### Assignment 1:
Answer these questions about the charging system text, giving each answer on its own line with the same letter:
(a) When is the starting circuit in operation?
(b) What drives the alternator?
(c) What is the only part of the alternator that has movement?
### Assignment 2:
In the charging system text, swap "slip rings" for "commutator segments" and write out the passage from "This alternator design" up to and including "regulator circuit components.".
### Assignment 3:
Supply the next part of the charging system text, starting after its final sentence.

### Text block:
The starting circuit is in operation only when the start switch is activated.

The low amperage circuit and the charging circuit are both connected to the same side of the ammeter. The starting circuit connects to the opposite side of the ammeter.

Charging System Components

Alternator (7G7889, 5N5692, 3T6352, 4N3986, And 112-5041)

The alternator is driven by V-belts from the crankshaft pulley. This alternator is a three phase, self-rectifying charging unit, and the regulator is part of the alternator.

This alternator design has no need for slip rings or brushes, and the only part that has movement is the rotor assembly. All conductors that carry current are stationary. The conductors are: the field winding, stator windings, six rectifying diodes, and the regulator circuit components.

### Dataset section:
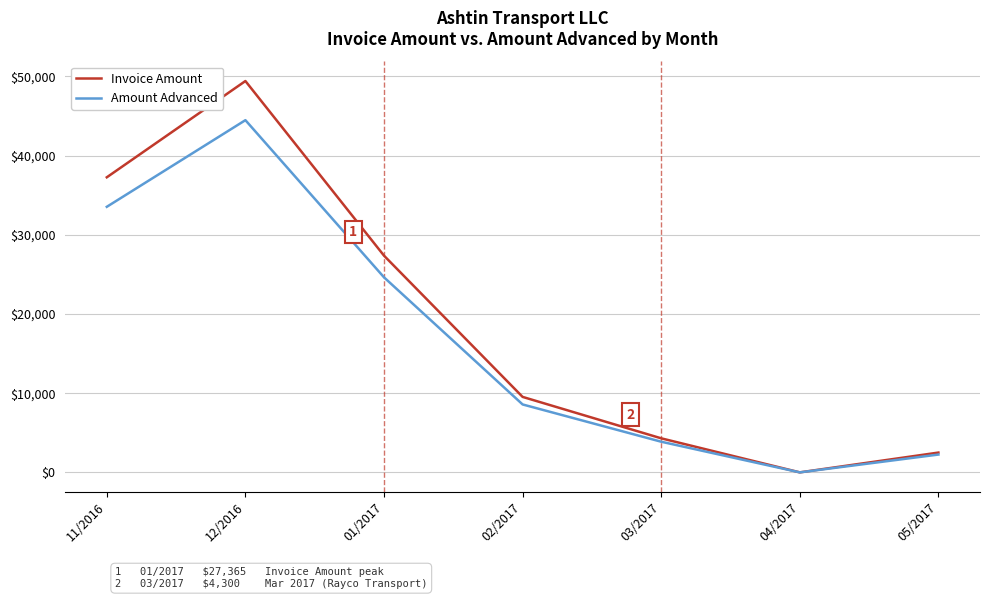

Is it true that Invoice Amount equals 6484.4 at 01/2017?

False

### Response area 1:
(a) Only when the start switch is activated.
(b) V-belts from the crankshaft pulley.
(c) The rotor assembly.

### Response area 2:
This alternator design has no need for commutator segments or brushes, and the only part that has movement is the rotor assembly. All conductors that carry current are stationary. The conductors are: the field winding, stator windings, six rectifying diodes, and the regulator circuit components.

### Response area 3:
The rotor assembly has many magnetic poles like fingers with air space between each opposite pole. The poles have residual magnetism (like permanent magnets) that produce a small amount of magnet-like lines of force (magnetic field) between the poles. As the rotor assembly begins to turn between the field winding and the stator windings, a small amount of alternating current (AC) is produced in the stator windings from the small magnetic lines of force made by the residual magnetism of the poles. This AC current is changed to direct current (DC) when it passes through the diodes of the rectifier bridge. Most of this current goes to charge the battery and to supply the low amperage circuit, and the remainder is sent onto the field windings. The DC current flow through the field windings (wires around an iron core) now increases the strength of the magnetic lines of force. These stronger lines of force now increase the amount of AC current produced in the stator windings. The increased speed of the rotor assembly also increases the current and voltage output of the alternator.

The voltage regulator is a solid state (transistor, stationary parts) electronic switch. It feels the voltage in the system and switches on and off many times a second to control the field current (DC current to the field windings) for the alternator to make the needed voltage output.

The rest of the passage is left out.